WHAT YOU NEED TO DO. Nothing outside the range below should be printed. Output exactly the lines from the line with "6: (89, 58)" to the line with "50: (87, 63)", both included.

Extracted records:

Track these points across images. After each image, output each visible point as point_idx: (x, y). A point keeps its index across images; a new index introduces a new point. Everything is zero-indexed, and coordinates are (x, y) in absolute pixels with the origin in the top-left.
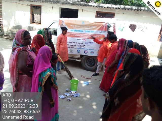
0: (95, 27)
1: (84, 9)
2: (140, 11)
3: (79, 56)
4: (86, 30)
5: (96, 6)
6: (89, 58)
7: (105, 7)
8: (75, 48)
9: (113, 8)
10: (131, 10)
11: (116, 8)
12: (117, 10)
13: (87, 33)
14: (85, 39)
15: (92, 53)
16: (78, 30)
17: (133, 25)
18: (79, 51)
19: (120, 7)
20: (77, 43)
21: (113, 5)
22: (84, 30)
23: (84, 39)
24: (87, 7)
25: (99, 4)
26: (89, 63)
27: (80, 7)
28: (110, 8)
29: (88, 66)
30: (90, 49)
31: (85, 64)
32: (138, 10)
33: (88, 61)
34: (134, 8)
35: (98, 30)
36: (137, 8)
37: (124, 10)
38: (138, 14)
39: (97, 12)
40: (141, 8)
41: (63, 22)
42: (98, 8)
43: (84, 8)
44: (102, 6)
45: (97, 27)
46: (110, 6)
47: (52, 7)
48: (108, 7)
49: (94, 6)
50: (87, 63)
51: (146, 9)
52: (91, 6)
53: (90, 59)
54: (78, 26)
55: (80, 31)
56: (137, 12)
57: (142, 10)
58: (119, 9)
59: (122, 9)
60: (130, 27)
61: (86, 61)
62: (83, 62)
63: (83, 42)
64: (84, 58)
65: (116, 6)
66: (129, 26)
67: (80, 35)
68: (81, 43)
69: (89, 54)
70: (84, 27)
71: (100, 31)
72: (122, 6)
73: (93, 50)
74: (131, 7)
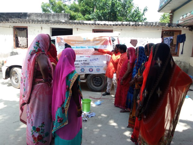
0: (99, 42)
1: (78, 28)
2: (139, 26)
3: (84, 76)
4: (89, 46)
5: (92, 24)
6: (95, 77)
7: (101, 25)
8: (78, 67)
9: (111, 25)
10: (129, 26)
11: (114, 25)
12: (115, 27)
13: (90, 49)
14: (89, 56)
15: (98, 70)
16: (80, 46)
17: (134, 40)
18: (83, 70)
19: (117, 24)
20: (79, 61)
21: (109, 22)
22: (86, 46)
23: (87, 56)
24: (83, 25)
25: (95, 22)
26: (95, 83)
27: (75, 25)
28: (107, 25)
29: (94, 87)
30: (95, 67)
31: (91, 85)
32: (136, 25)
33: (95, 81)
34: (131, 23)
35: (102, 44)
36: (134, 23)
37: (121, 26)
38: (136, 29)
39: (93, 30)
40: (138, 23)
41: (61, 39)
42: (95, 25)
43: (79, 26)
44: (98, 23)
45: (101, 42)
46: (107, 23)
47: (42, 28)
48: (105, 25)
49: (89, 24)
50: (93, 82)
51: (144, 24)
52: (86, 24)
53: (97, 77)
54: (80, 42)
55: (82, 47)
56: (135, 27)
57: (140, 25)
58: (117, 25)
59: (120, 25)
60: (130, 43)
61: (91, 81)
62: (88, 82)
63: (87, 59)
64: (89, 77)
65: (113, 22)
66: (130, 41)
67: (83, 52)
68: (85, 61)
69: (95, 72)
70: (86, 43)
71: (105, 45)
72: (120, 23)
73: (99, 67)
74: (129, 22)
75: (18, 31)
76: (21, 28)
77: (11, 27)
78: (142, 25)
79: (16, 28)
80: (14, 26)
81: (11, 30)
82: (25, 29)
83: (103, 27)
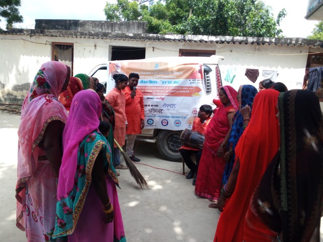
2: (263, 44)
3: (152, 133)
4: (163, 80)
5: (179, 40)
6: (172, 135)
7: (195, 41)
9: (212, 42)
10: (246, 44)
11: (217, 42)
12: (219, 45)
13: (165, 85)
14: (162, 97)
16: (148, 80)
17: (253, 70)
18: (152, 122)
20: (146, 105)
24: (163, 43)
26: (172, 145)
27: (149, 42)
28: (206, 42)
32: (258, 43)
33: (171, 141)
38: (259, 50)
41: (117, 66)
43: (157, 44)
44: (190, 39)
45: (185, 73)
46: (205, 38)
48: (201, 41)
50: (168, 144)
51: (273, 40)
52: (169, 40)
53: (175, 136)
55: (151, 82)
56: (257, 47)
57: (266, 42)
58: (222, 42)
59: (228, 43)
60: (246, 75)
62: (160, 143)
63: (158, 102)
64: (161, 136)
65: (216, 38)
67: (153, 90)
68: (155, 106)
70: (158, 74)
72: (228, 38)
73: (179, 117)
74: (245, 38)
75: (58, 50)
76: (64, 46)
77: (48, 43)
78: (270, 43)
79: (56, 45)
80: (53, 43)
81: (49, 49)
82: (70, 47)
83: (199, 45)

FINISHED TASK.
6: (89, 58)
7: (105, 7)
8: (75, 48)
9: (113, 8)
10: (131, 10)
11: (116, 8)
12: (117, 10)
13: (87, 33)
14: (85, 39)
15: (92, 53)
16: (78, 30)
17: (133, 25)
18: (79, 51)
19: (120, 7)
20: (77, 43)
21: (113, 5)
22: (84, 30)
23: (84, 39)
24: (87, 7)
25: (99, 4)
26: (89, 63)
27: (80, 7)
28: (110, 8)
29: (88, 66)
30: (90, 49)
31: (85, 64)
32: (138, 10)
33: (88, 61)
34: (134, 8)
35: (98, 30)
36: (137, 8)
37: (124, 10)
38: (138, 14)
39: (97, 12)
40: (141, 8)
41: (63, 22)
42: (98, 8)
43: (84, 8)
44: (102, 6)
45: (97, 27)
46: (110, 6)
47: (52, 7)
48: (108, 7)
49: (94, 6)
50: (87, 63)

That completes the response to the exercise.